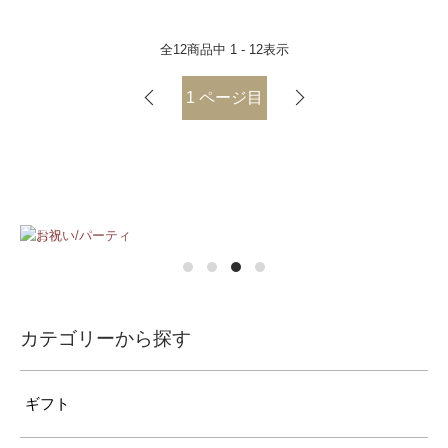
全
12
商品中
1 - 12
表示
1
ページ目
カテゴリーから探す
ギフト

◇ ◇ ◇ ◇

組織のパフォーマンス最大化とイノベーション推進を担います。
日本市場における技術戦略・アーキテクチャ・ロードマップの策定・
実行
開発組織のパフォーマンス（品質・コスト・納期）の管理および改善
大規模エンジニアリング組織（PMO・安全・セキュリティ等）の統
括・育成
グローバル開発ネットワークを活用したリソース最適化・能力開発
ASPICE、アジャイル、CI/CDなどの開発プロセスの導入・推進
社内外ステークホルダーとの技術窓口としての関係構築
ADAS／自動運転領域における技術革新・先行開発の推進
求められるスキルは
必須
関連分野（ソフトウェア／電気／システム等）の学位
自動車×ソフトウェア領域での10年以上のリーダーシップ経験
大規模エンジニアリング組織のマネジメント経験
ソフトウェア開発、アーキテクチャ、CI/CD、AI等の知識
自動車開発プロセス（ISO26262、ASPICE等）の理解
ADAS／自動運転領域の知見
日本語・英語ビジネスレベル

◇ ◇ ◇ ◇

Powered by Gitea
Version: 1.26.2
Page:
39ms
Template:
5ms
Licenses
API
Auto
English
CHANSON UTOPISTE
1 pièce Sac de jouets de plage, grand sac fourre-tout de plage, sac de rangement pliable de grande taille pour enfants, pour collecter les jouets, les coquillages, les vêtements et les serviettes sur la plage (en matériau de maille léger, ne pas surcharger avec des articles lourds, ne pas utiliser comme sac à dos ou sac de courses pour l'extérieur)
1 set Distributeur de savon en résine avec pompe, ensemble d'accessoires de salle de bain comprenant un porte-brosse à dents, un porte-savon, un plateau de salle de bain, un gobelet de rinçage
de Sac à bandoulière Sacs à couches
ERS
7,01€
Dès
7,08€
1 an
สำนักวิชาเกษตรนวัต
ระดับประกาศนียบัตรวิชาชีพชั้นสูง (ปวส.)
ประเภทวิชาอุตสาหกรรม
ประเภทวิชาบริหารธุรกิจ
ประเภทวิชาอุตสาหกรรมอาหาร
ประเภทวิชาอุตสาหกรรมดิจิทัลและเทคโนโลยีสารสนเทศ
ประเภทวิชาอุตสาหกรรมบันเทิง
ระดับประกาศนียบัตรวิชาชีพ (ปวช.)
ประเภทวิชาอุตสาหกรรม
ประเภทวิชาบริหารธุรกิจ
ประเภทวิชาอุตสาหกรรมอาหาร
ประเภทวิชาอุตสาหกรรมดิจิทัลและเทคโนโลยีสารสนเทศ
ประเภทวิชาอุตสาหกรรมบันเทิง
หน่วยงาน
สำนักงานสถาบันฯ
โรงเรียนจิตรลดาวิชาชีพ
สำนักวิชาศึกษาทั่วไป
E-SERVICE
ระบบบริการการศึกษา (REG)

◇ ◇ ◇ ◇

▸ **What to produce**
The word "ADAS" is the filter: copy every line of the listing above that contains it.

▸ **Output**
ADAS／自動運転領域における技術革新・先行開発の推進
ADAS／自動運転領域の知見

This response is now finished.